The former Margaretville Bowl has a new owner and is undergoing an extensive transformation that will keep the retro 1960s feel of the building while adding a modern spin and amenities.
Somerville, MA native Paul W. Collyer closed on the purchase in late October and has been working steadily to transform the building constructed in 1960 as a bowling center into a multi-faceted event space — complete with a restaurant and bar, live music, movies and, of course, bowling.
Extensive work has already been undertaken, including installation of new drainage, addition of an 800-square-foot storage area and clearing of landscaping plantings in preparation of adding decks on the front and one side of the building.

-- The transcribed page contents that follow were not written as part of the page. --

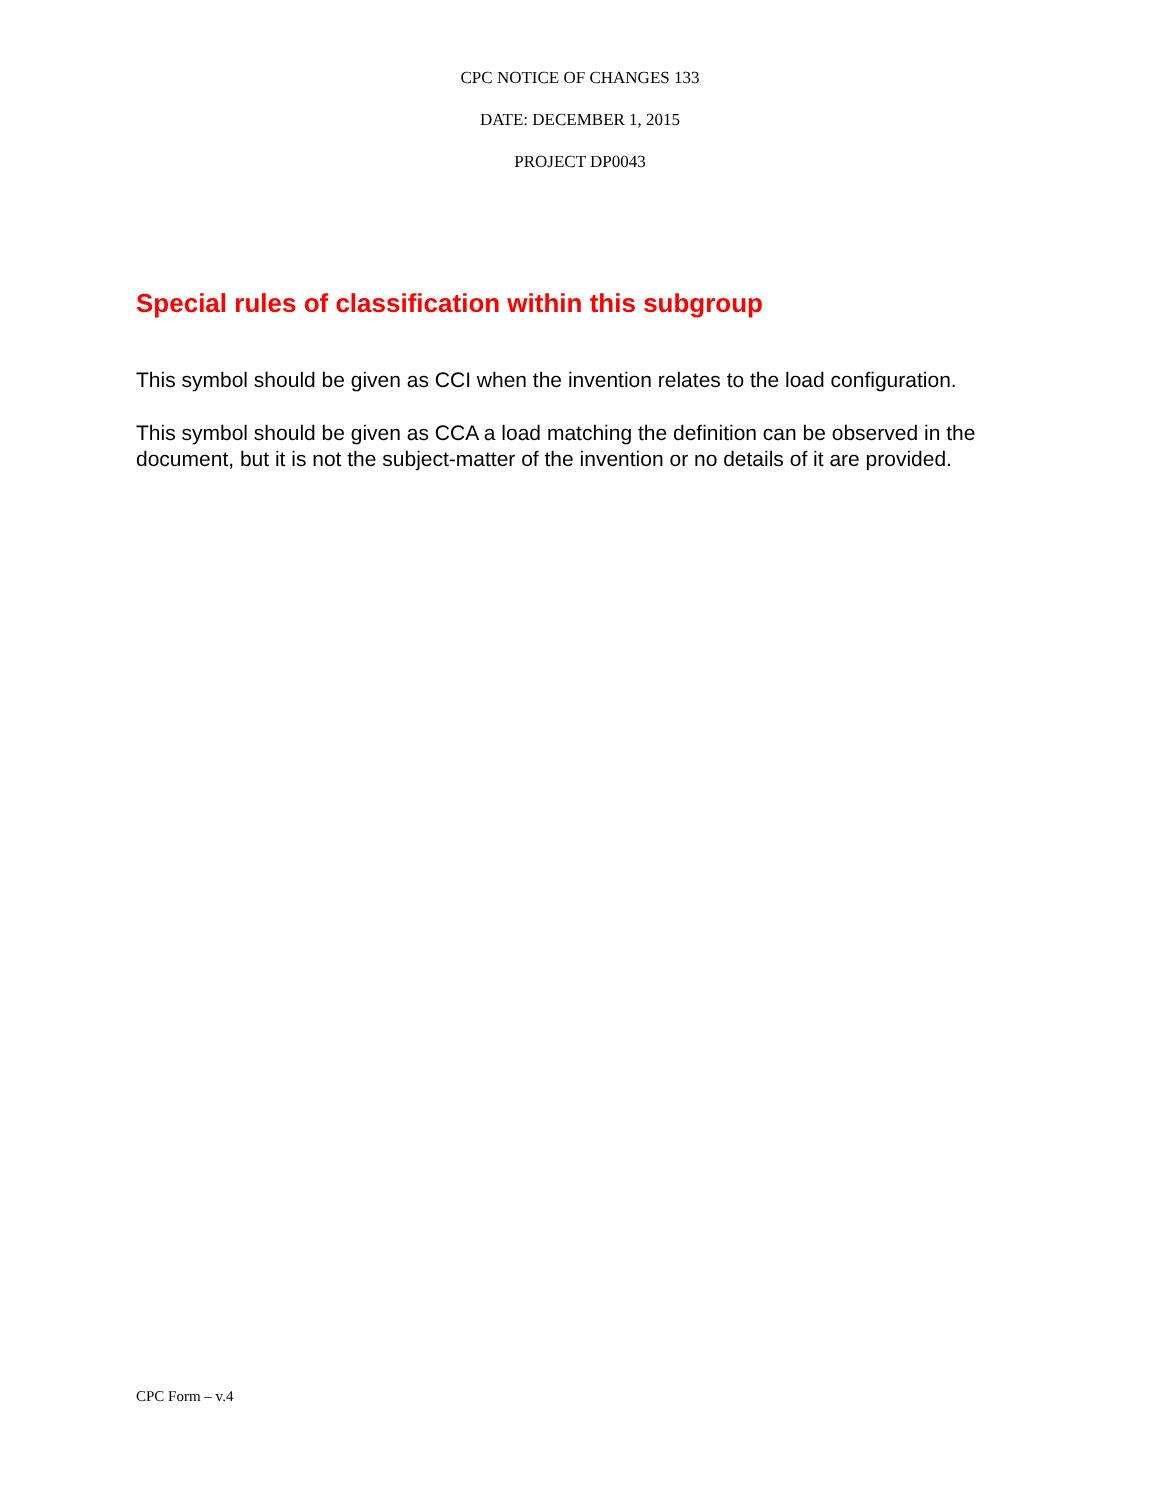CPC NOTICE OF CHANGES 133
DATE: DECEMBER 1, 2015
PROJECT DP0043
Special rules of classification within this subgroup
This symbol should be given as CCI when the invention relates to the load configuration.
This symbol should be given as CCA a load matching the definition can be observed in the document, but it is not the subject-matter of the invention or no details of it are provided.
CPC Form – v.4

Paul, assisted by an array of area contractors, has been working steadily to transform the bowling alley into a space that will be attractive to visitors on multiple levels.
Renamed The Ark Bowl and BBQ (the property is technically part of Arkville), Paul’s vision includes installation of expanded kitchen and bar area, adding windows, new entryways, dining/entertainment decks, creating a small space for live music, recreating the indoor spaces for bowlers and installing all new synthetic lanes.
It’s a large-scale project, but Paul feels the changes he’s implementing are necessary to create a facility that offers a variety of reasons to visit. Most of the changes have been on the exterior so far and Paul has been able to keep the alleys open for his league bowlers, but the business won’t be open to the general public until June or July when he expects the renovations to be complete.
Having spent more than three decades promoting music and other types of events in Massachusetts, Paul said he was ready for a change and last year began exploring business opportunities. He’s been coming to the Catskills on a regular basis for about 15 years and noted that his love of the region was actually kindled during childhood after reading the classic tale My Side of the Mountain.
“Last spring, as I started to seriously consider a ‘semi-retirement’ career, I sent out notes to brokers in the Catskills to see what kind of commercial properties were available,” Paul recalled.
Coldwell Banker Timberland Properties agent Esther de Jong was one of the respondents and provided him with information about her listing for the Margaretville Bowl, which had been owned for about 25 years by Michael Finberg.
Checking the choices
Intrigued by this prospect, Paul traveled here to check out the property and then began extensive research into the bowling business — a sport he had never tried. In a bit of irony, Paul found that the popularity of bowling had been in decline for decades and numerous establishments had gone out of business.
On the other hand, he discovered that many bowling center were enjoying resurgence thanks to makeovers that incorporated more entertainment offerings into the facilities. That model made sense to Paul and it’s the vision he’s pursuing for what he feels will be a good fit for the economic turnaround happening in the Catskills during the past few years.
“Bowling alleys are actually coming back with added flair, live music, refreshments and good food,” Paul commented. That’s the balance he’s looking to strike with his new venture.
Paul explained that there will be separate entrances for bowlers and patrons who are simply coming in for drinks or a meal. Naturally, customers will be welcome to participate in all the offerings, if they wish.
He added, “More people now go to bowling alleys for the social aspects – to enjoy a meal or a drink, even if they may not want to bowl.”
To ensure there a multitude of appeal, Paul is a planning a 10- foot-by 56-foot deck and awning across the front and an outdoor café off the western side of the building. As the name implies, BBQ will be a staple offering in the food department and he’s also planning many other menu choices with an eye on simple, quality meals. The new addition that’s in place will also include space for a smoker preparation of BBQ products. Paul has cooking experience, but says he’s planning to hire a chef among the 10-15 workers he’ll need when fully staffed.
He is also planning a number of cosmetic changes to the building, including a new paint scheme and lighting to reinforce the retro appeal of the building that traces its origins back nearly 60 years when it was started by Bob and Betty Veit as Evergreen Lanes.
In addition to long days spent working on renovations to the business, Paul is in the process of purchasing a home in the area. The two projects leave the new bowling proprietor with little “spare” time. That’s OK with Paul as he puts down real life roots in the place he’s been fascinated with since reading about a fictional escape to the Catskills.